* PASSAGE GIVEN:
#####
Marathon’s operations may be subject to various levels of governmental controls and regulations. These controls and regulations may include, but may not be limited to, matters relating to land tenure and leasing, the legal rights to produce hydrocarbons, drilling and production practices, environmental protection, marketing and pricing policies, royalties, various taxes and levies including income tax, and are subject to change from time to time. Such changes in governmental regulations and policies may cause volumes of proved reserves actually recovered and amounts of proved income actually received to differ significantly from the estimated quantities.

The estimates of proved reserves presented herein were based upon a review of the properties in which Marathon owns an interest; however, we have not made any field examination of the properties. No consideration was given in this report to potential environmental liabilities that may exist nor were any costs included by Marathon for potential liabilities to restore and clean up damages, if any, caused by past operating practices.
#####
* EXCERPTED DATA:
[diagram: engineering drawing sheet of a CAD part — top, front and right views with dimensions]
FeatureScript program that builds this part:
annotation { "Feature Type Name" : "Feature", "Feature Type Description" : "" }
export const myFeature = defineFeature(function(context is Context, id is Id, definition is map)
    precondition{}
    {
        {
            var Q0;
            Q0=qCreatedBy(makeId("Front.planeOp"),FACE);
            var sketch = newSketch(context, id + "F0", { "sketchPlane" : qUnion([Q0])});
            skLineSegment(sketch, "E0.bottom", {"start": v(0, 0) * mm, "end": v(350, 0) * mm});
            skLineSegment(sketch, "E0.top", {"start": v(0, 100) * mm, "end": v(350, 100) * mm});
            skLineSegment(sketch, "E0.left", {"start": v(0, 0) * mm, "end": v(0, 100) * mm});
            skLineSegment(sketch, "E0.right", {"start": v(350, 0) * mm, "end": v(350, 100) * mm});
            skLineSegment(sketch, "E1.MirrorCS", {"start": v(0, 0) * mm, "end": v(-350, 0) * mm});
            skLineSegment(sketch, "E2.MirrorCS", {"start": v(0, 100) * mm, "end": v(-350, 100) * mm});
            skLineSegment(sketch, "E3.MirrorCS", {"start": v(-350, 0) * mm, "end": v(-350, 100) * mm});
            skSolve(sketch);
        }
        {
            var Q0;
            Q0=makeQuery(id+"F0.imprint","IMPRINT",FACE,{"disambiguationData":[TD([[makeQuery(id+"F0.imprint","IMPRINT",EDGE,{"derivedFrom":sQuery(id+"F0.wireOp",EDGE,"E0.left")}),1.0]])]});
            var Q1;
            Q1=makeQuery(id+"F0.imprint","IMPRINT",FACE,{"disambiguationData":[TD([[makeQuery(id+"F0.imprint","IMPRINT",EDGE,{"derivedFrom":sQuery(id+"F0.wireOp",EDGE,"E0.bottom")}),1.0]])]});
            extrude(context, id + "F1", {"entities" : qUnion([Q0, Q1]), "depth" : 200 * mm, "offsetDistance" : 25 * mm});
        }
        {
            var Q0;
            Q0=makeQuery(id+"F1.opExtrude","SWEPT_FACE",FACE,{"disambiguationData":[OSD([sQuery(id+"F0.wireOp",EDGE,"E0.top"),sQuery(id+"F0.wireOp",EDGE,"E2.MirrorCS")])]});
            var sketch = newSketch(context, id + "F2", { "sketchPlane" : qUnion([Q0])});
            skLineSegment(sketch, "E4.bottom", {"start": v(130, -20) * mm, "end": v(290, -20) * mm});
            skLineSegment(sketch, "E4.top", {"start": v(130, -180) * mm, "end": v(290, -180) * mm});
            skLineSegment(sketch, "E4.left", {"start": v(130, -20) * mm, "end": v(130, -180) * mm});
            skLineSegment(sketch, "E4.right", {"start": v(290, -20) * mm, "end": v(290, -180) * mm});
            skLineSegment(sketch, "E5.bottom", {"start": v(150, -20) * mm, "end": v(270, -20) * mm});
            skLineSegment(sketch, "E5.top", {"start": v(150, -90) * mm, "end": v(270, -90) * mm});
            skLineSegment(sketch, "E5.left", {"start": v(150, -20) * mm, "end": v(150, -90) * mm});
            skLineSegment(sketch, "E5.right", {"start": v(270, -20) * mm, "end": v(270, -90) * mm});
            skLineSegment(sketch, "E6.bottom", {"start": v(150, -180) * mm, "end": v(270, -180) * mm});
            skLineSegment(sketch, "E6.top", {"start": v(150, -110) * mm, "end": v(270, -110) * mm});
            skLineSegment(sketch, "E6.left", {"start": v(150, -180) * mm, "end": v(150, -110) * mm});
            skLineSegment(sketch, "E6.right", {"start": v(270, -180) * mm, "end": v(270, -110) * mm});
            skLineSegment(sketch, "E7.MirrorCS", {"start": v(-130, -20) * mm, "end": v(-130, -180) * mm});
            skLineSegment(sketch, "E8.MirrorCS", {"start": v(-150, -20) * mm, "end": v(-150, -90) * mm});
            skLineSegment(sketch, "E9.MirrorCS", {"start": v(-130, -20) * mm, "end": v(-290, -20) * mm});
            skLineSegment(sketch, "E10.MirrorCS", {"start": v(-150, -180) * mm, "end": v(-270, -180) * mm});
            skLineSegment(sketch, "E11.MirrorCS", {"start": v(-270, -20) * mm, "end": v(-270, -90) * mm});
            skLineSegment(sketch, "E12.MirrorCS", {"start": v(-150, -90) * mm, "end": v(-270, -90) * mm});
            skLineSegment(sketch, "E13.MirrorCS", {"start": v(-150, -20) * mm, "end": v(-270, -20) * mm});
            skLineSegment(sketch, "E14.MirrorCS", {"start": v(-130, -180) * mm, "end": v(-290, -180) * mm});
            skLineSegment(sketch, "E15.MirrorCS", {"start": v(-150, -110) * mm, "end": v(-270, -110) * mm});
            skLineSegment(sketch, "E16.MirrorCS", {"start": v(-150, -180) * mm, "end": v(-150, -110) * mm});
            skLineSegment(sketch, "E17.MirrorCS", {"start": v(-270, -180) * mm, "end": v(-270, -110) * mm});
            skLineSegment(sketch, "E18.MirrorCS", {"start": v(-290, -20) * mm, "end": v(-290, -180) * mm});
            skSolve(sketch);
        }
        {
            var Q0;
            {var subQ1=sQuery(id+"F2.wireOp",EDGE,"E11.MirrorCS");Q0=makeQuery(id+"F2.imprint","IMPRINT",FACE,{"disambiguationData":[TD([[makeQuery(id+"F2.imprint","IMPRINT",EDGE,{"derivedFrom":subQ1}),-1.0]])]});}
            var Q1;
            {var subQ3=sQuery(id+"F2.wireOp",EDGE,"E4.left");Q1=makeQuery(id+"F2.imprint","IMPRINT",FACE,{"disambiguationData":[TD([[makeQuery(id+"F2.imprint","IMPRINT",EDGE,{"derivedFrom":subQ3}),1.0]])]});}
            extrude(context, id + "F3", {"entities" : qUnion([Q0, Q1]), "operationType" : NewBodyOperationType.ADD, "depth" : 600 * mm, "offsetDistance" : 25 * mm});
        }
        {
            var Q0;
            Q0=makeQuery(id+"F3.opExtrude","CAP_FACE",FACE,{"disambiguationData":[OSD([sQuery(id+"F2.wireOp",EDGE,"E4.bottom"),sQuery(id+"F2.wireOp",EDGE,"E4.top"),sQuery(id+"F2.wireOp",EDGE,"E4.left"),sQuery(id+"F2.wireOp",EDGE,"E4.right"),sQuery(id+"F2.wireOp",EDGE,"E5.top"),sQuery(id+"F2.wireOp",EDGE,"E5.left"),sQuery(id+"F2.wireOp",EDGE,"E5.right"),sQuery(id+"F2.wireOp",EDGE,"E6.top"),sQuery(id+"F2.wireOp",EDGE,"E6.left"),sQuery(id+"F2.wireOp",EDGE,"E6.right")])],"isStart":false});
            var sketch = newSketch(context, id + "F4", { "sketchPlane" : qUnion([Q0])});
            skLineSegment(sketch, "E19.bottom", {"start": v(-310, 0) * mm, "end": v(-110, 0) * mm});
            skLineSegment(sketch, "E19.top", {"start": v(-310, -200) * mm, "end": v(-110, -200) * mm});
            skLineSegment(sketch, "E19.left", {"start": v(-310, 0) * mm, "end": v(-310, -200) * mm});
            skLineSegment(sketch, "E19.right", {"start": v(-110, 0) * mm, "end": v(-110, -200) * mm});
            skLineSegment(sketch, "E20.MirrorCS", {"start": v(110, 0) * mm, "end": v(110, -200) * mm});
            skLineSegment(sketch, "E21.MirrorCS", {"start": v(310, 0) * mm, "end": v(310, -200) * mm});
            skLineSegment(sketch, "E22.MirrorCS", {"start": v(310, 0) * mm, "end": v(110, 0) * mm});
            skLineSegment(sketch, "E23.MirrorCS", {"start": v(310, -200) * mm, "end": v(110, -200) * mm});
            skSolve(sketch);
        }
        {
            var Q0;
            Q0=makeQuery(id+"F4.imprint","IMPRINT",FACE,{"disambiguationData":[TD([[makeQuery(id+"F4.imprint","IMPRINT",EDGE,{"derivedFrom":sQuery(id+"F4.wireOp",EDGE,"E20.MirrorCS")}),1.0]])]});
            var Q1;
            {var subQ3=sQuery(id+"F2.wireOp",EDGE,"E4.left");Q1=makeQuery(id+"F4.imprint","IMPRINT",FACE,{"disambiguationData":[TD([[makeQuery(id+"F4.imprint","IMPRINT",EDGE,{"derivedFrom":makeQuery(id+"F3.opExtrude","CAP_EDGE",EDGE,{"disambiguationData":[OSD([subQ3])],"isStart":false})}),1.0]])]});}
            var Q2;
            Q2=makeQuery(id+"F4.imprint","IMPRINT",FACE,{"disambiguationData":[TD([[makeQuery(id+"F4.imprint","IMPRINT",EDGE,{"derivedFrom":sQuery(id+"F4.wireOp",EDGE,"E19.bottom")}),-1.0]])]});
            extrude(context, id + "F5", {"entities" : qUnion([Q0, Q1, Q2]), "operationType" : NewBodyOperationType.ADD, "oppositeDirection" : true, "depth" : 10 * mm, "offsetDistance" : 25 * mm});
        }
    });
#####
* LIST OF TASKS:
1. From the passage on Marathon's proved reserves, write out the part starting at "Marathon’s operations may" and ending at "the estimated quantities.".
2. Based on the passage on Marathon's proved reserves, is each statement correct? Answer yes or no for each, and quote the words that decide it.
(a) The reserve estimates were made after a field examination of the properties.
(b) The governmental controls and regulations may include matters relating to royalties.
(c) Marathon included costs for potential liabilities to restore and clean up damages.
The lines have no connection to the text.

* ANSWERS PROVIDED:
1.
Marathon’s operations may be subject to various levels of governmental controls and regulations. These controls and regulations may include, but may not be limited to, matters relating to land tenure and leasing, the legal rights to produce hydrocarbons, drilling and production practices, environmental protection, marketing and pricing policies, royalties, various taxes and levies including income tax, and are subject to change from time to time. Such changes in governmental regulations and policies may cause volumes of proved reserves actually recovered and amounts of proved income actually received to differ significantly from the estimated quantities.

2.
(a) No: "we have not made any field examination of the properties."
(b) Yes: "marketing and pricing policies, royalties, various taxes and levies including income tax"
(c) No: "nor were any costs included by Marathon for potential liabilities to restore and clean up damages"